The absolute worst place to be right now is in a B tech startup. Not only do you...

CaptainOfCoit · 2025-10-21T16:02:40 1761062560

> And the only lever you have to pull is a lengthy model re-training or fine tuning/development cycle.

Is this really how professionals work on such a problem today?

The times I'd had a tune the responses, we'd gather bad/good examples, chuck it into a .csv/directory, then create an automated pipeline to give us a percentage of success rate for what we expect, then start tuning the prompt, parameters for inference and other things in an automated manner. As we discover more bad cases, add them to the testing pipeline.
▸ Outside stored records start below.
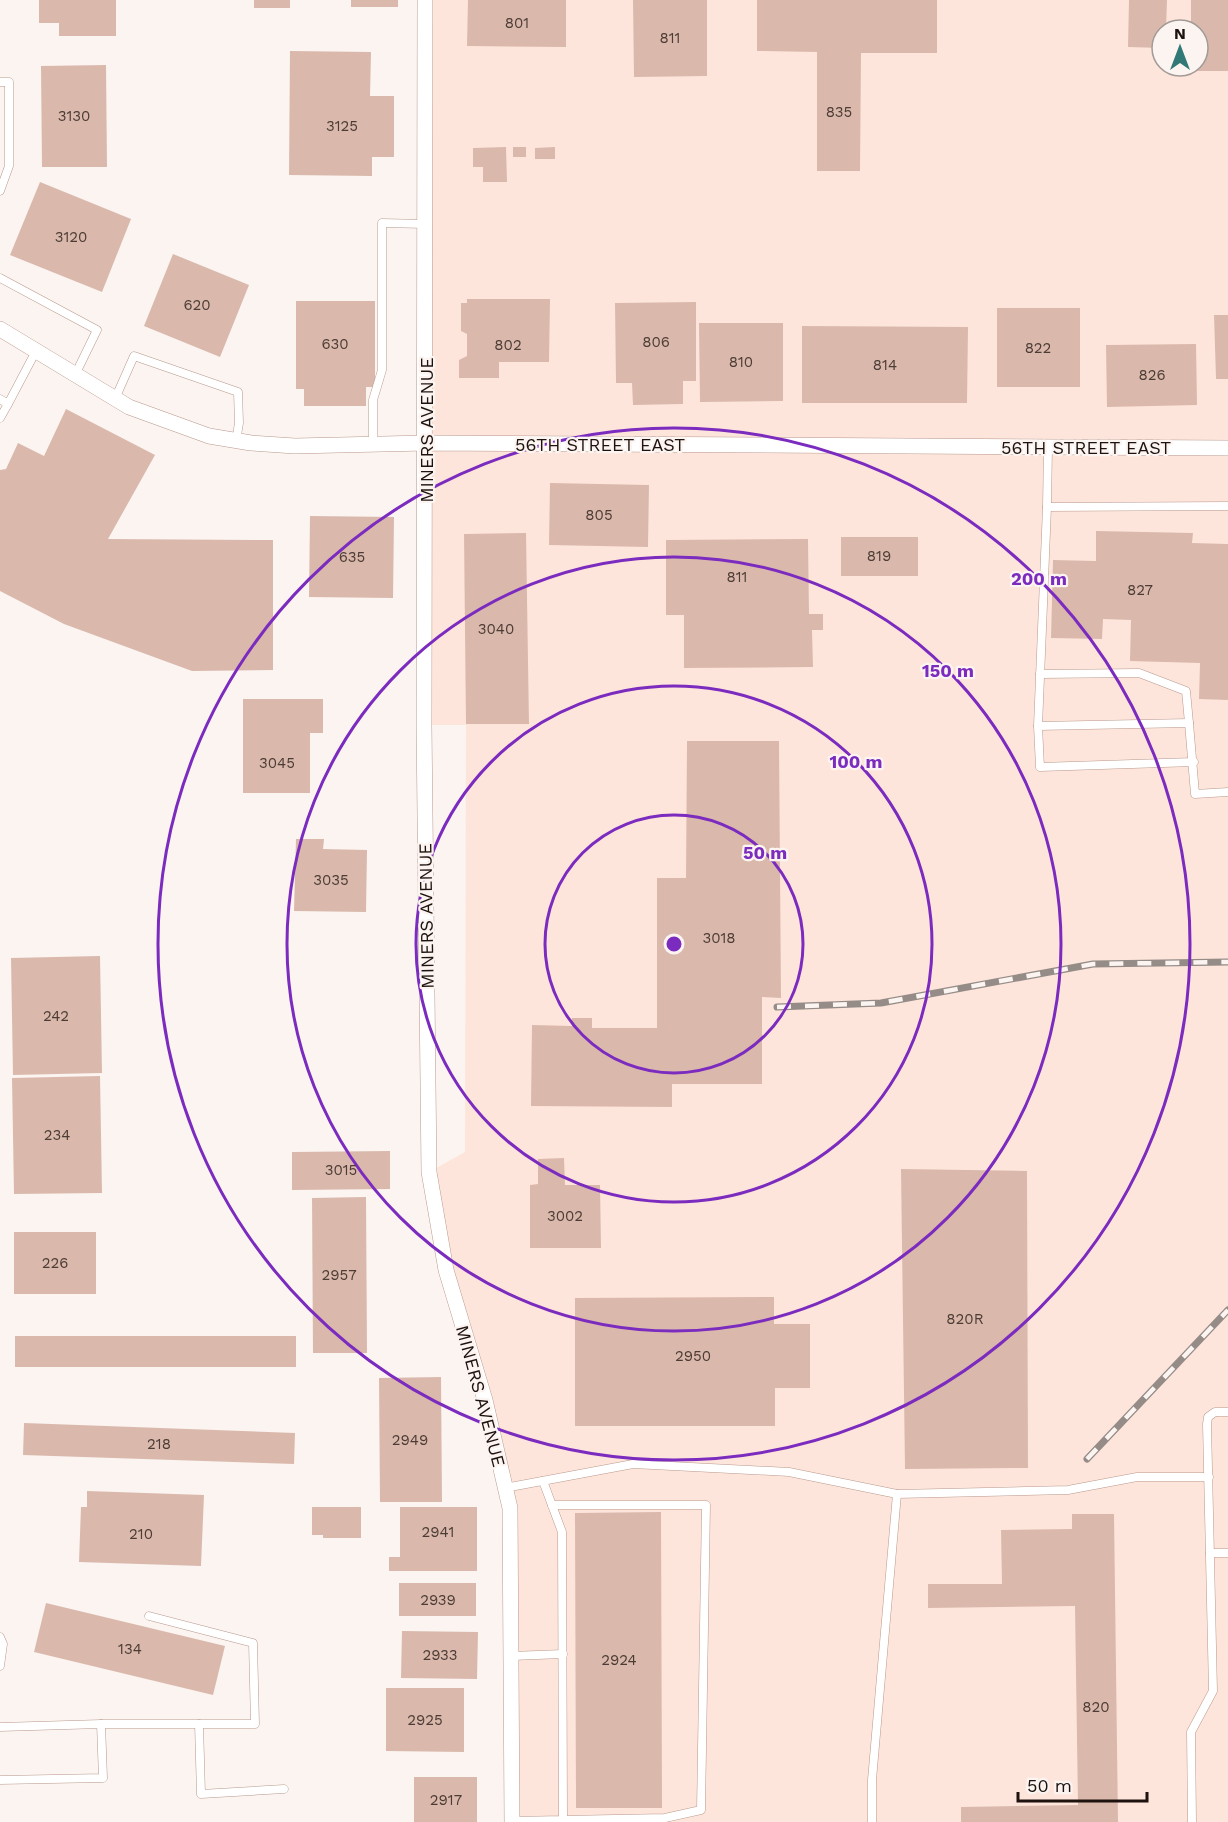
<svg xmlns="http://www.w3.org/2000/svg" width="1228" height="1822" viewBox="0 0 1228 1822" font-family="'Work Sans',sans-serif">
<style>
.built{fill:#fee5db;fill-rule:evenodd}
.building{fill:#dab9ac}
.lines{fill:none;stroke-linecap:round;stroke-linejoin:round}
.lane-casing{stroke:#b9998c;stroke-width:9}
.street-casing{stroke:#b9998c;stroke-width:16}
.lane{stroke:#fff;stroke-width:8}
.street{stroke:#fff;stroke-width:15}
.rail-casing{stroke:#958c88;stroke-width:7}
.rail{stroke:#fbf4f1;stroke-width:4.5;stroke-dasharray:14;stroke-linecap:butt}
.ring{fill:none;stroke:#7b2cbf;stroke-width:3}
.labels{text-anchor:middle;dominant-baseline:central;stroke-width:4.5;stroke-linejoin:round;paint-order:stroke}
.number-label{font-size:15px;fill:#4c3c35}
.street-label{font-size:18px;fill:#1d120d;stroke:#fbf4f1}
.centre{fill:#7b2cbf;stroke:#fbf4f1;stroke-width:3}
.ring-label{font-size:18px;text-anchor:middle;font-weight:bold;fill:#7b2cbf;stroke:#fbf4f1;stroke-width:4.5;stroke-linejoin:round;paint-order:stroke}
</style>
<rect width="100%" height="100%" fill="#fbf4f1"/>
<!-- built -->
<path class="built" d="M425,0H1228V1822H512L510,1508L429,1172L465,1152L466,725H424ZM1162,30H1198V66H1162Z"/>
<!-- building -->
<g class="building">
<path d="M39,0H116V36H59V23H39Z"/>
<rect x="254" y="0" width="36" height="8"/>
<rect x="351" y="0" width="47" height="7"/>
<path d="M468,0H566V47L467,46Z"/>
<path d="M633,0H707V76L634,77Z"/>
<path d="M757,0H937V53H861L860,171H817V52L757,51Z"/>
<path d="M1129,0H1167L1166,30H1162V48L1128,47Z"/>
<path d="M1191,0H1228V71H1191V66H1198V30H1191Z"/>
<path d="M290,51L371,52L370,96H394V157H372V176L289,175Z"/>
<path d="M106,65L107,167H42L41,66Z"/>
<path d="M506,147L507,182H483V167H473V148Z"/>
<rect x="513" y="147" width="13" height="10"/>
<path d="M555,147V159H535V148Z"/>
<path d="M40,182L131,219L102,292L10,255Z"/>
<path d="M173,254L249,285L220,357L144,326Z"/>
<path d="M467,299H550L549,362H499V378H459V360L467,356V334L461,331V303H467Z"/>
<path d="M296,301H375V387H366V406H304V389H296Z"/>
<path d="M696,302V381H683V404L633,405L632,383H616L615,303Z"/>
<rect x="997" y="308" width="83" height="79"/>
<path d="M1214,315H1228V379H1216Z"/>
<path d="M699,323H783V401L700,402Z"/>
<path d="M802,326L968,327L967,403H802Z"/>
<path d="M1196,344L1197,405L1107,407L1106,345Z"/>
<path d="M66,409L155,455L108,539L273,540V670L192,671L64,624L0,591V470L6,469L18,443L44,456Z"/>
<path d="M550,483L649,485L648,547L549,545Z"/>
<path d="M310,516L394,517L393,598L309,597Z"/>
<path d="M1096,531L1193,533L1192,543L1228,544V700L1199,699L1200,663L1130,661L1131,620L1103,619L1102,639L1051,638L1053,560L1096,561Z"/>
<path d="M526,533L529,724H466L464,534Z"/>
<rect x="841" y="537" width="77" height="39"/>
<path d="M808,539L809,614H823V630H812L813,667L684,668V615H666V540Z"/>
<path d="M243,699H323V733H310V793H243Z"/>
<path d="M687,741H779L781,998L762,997V1084H672V1107L531,1106L532,1025L572,1026V1018H592V1028H657V878H686Z"/>
<path d="M296,839H324L323,849L367,850L366,912L294,911Z"/>
<path d="M100,956L102,1073L13,1075L11,958Z"/>
<path d="M100,1076L102,1193L14,1194L12,1078Z"/>
<path d="M390,1151V1189L292,1190V1152Z"/>
<path d="M564,1158L565,1185H600L601,1248H530V1185L538,1184V1159Z"/>
<path d="M901,1169L1027,1171L1028,1468L905,1469Z"/>
<path d="M366,1197L367,1353H313L312,1198Z"/>
<rect x="14" y="1232" width="82" height="62"/>
<path d="M774,1297V1324H810V1388H775V1426H575V1298Z"/>
<rect x="15" y="1336" width="281" height="31"/>
<path d="M441,1377L442,1502H380L379,1378Z"/>
<path d="M24,1423L295,1433L294,1464L23,1455Z"/>
<path d="M87,1491L204,1495L201,1566L79,1562L81,1507H87Z"/>
<path d="M312,1507H361V1538H323V1535H312Z"/>
<path d="M400,1507H477V1571H389V1557H400Z"/>
<path d="M661,1512L662,1808H576L575,1513Z"/>
<path d="M1072,1514H1114L1118,1822H961V1807L1078,1805L1075,1606L928,1608V1584H1002L1001,1530L1072,1529Z"/>
<rect x="399" y="1583" width="77" height="33"/>
<path d="M46,1603L225,1646L213,1695L34,1652Z"/>
<path d="M402,1631L478,1632L477,1679L401,1678Z"/>
<path d="M386,1688H464V1752L386,1751Z"/>
<rect x="414" y="1777" width="63" height="45"/>
</g>
<g class="lines">
<defs>
<g id="lane">
<path d="M0,82H9V166L0,191"/>
<path d="M0,278L97,330L76,373"/>
<path d="M0,399L8,404L36,351"/>
<path d="M115,399L134,356L238,392L239,423L236,441"/>
<path d="M0,418L8,404"/>
<path d="M373,443V400L382,370V223L425,224"/>
<path d="M1048,447L1047,507L1228,506"/>
<path d="M1040,674L1139,673L1186,691L1189,723"/>
<path d="M1038,726L1047,507"/>
<path d="M1194,762L1040,767L1038,726L1189,723L1195,794L1228,792"/>
<path d="M505,1488L633,1464L789,1472L897,1494L1068,1490L1137,1477H1209"/>
<path d="M552,1505H706L701,1810L665,1818L563,1820"/>
<path d="M1210,1553H1228"/>
<path d="M0,1637L3,1644L0,1666"/>
<path d="M511,1656L563,1654"/>
<path d="M101,1724H255L253,1643L149,1616"/>
<path d="M199,1724L201,1794L284,1789"/>
<path d="M0,1727L101,1724L103,1778L0,1780"/>
<path d="M512,1821L563,1820L562,1532L543,1481"/>
<path d="M872,1822V1780L897,1494"/>
<path d="M1192,1822L1191,1732L1213,1691L1207,1424L1208,1417L1215,1412H1228"/>
</g>
<g id="street">
<path d="M425,0L424,725L429,1172L446,1270L485,1400L510,1508L512,1822"/>
<path d="M0,329L129,407L209,436L251,443L295,446L426,443L1228,448"/>
</g>
</defs>
<!-- lane casing -->
<use href="#lane" class="lane-casing"/>
<!-- street casing -->
<use href="#street" class="street-casing"/>
<!-- lane -->
<use href="#lane" class="lane"/>
<!-- street -->
<use href="#street" class="street"/>
<defs>
<g id="rail">
<path d="M777,1007L881,1003L1093,964L1228,962"/>
<path d="M1087,1459L1228,1310"/>
</g>
</defs>
<!-- rail casing -->
<use href="#rail" class="rail-casing"/>
<!-- rail -->
<use href="#rail" class="rail"/>
</g>
<!-- distance rings -->
<g class="ring">
<circle cx="674" cy="944" r="129"/>
<circle cx="674" cy="944" r="258"/>
<circle cx="674" cy="944" r="387"/>
<circle cx="674" cy="944" r="516"/>
</g>
<g class="labels">
<!-- number labels -->
<g class="number-label">
<text x="517" y="23">801</text>
<text x="670" y="38">811</text>
<text x="839" y="112">835</text>
<text x="74" y="116">3130</text>
<text x="342" y="126">3125</text>
<text x="71" y="237">3120</text>
<text x="197" y="305">620</text>
<text x="656" y="342">806</text>
<text x="335" y="344">630</text>
<text x="508" y="345">802</text>
<text x="1038" y="348">822</text>
<text x="741" y="362">810</text>
<text x="885" y="365">814</text>
<text x="1152" y="375">826</text>
<text x="599" y="515">805</text>
<text x="879" y="556">819</text>
<text x="352" y="557">635</text>
<text x="737" y="577">811</text>
<text x="1140" y="590">827</text>
<text x="496" y="629">3040</text>
<text x="277" y="763">3045</text>
<text x="331" y="880">3035</text>
<text x="719" y="938">3018</text>
<text x="56" y="1016">242</text>
<text x="57" y="1135">234</text>
<text x="341" y="1170">3015</text>
<text x="565" y="1216">3002</text>
<text x="55" y="1263">226</text>
<text x="339" y="1275">2957</text>
<text x="965" y="1319">820R</text>
<text x="693" y="1356">2950</text>
<text x="410" y="1440">2949</text>
<text x="159" y="1444">218</text>
<text x="438" y="1532">2941</text>
<text x="141" y="1534">210</text>
<text x="438" y="1600">2939</text>
<text x="130" y="1649">134</text>
<text x="440" y="1655">2933</text>
<text x="619" y="1660">2924</text>
<text x="1096" y="1707">820</text>
<text x="425" y="1720">2925</text>
<text x="446" y="1800">2917</text>
</g>
<!-- street labels -->
<g class="street-label">
<text transform="translate(426 430) rotate(-90)">MINERS AVENUE</text>
<text x="600" y="444">56TH STREET EAST</text>
<text x="1086" y="447">56TH STREET EAST</text>
<text transform="translate(426 916) rotate(-91)">MINERS AVENUE</text>
<text transform="translate(481 1396) rotate(75)">MINERS AVENUE</text>
</g>
</g>
<circle cx="674" cy="944" r="9" class="centre"/>
<g class="ring-label">
<text x="1039" y="585">200 m</text>
<text x="948" y="677">150 m</text>
<text x="856" y="768">100 m</text>
<text x="765" y="859">50 m</text>
</g>
<!-- north arrow -->
<g transform="translate(1180 48)"><circle r="28" fill="#fbf4f1" stroke="#a29a96" stroke-width="1.5"/>
<path d="M0-4.5L10 22L0 15L-10 22Z" fill="#307977"/>
<text y="-9" font-size="16" font-weight="bold" text-anchor="middle" fill="#1d120d">N</text>
</g>
<!-- scale -->
<path d="M1018 1792v9h129v-9" fill="none" stroke="#1d120d" stroke-width="3"/>
<text x="1027" y="1792" font-size="18" fill="#1d120d" stroke="#fbf4f1" stroke-width="4.5" paint-order="stroke">50 m</text>
</svg>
Only if it was something that was very wrong would you reach for model re-training or fine-tuning, or when you know up front the model wouldn't be up for the exact task you have in mind.

iamleppert · 2025-10-21T16:10:08 1761063008

Got it, professionals don't fine tune their models and you can do everything via prompt engineering and some script called optimze.py that fiddles with API parameters for your call to OpenAI. So simple!

singron · 2025-10-21T16:45:54 1761065154

It depends. Fine-tuning is a significant productivity drag over in-context learning, so you shouldn't attempt it lightly. If you are working on low-latency tasks or need lower marginal costs, then fine-tuning a small model might be the only way to achieve your goals.

benzible · 2025-10-21T16:19:32 1761063572

Agree for the most part but at the SaaS company I'm at, we've built a feature using LLMs to extract structured data from large unstructured documents. Not something that's been done well in this domain and this solution works better than any other we've tried.

We've kept the LLM constrained to just extracting values with context, and we show the values to end-users in a review UI that shows the source doc and allows them to navigate to exactly the place the doc where a given value was extracted. These are mostly numbers but occasionally the LLM needs to do a bit of reasoning to determine a value (e.g., is this X, Y or Z type of transaction where the exact words X, Y or X will not necessarily appear). Any calculations that can be performed deterministically are done in a later step using a very detailed, domain specific financial model.

This is not a chatbot or other crap shoehorned into the app. Users are very excited about this - it automates painful data entry and allows them to check the source - which they actually do, because they understand the cost of getting the numbers wrong.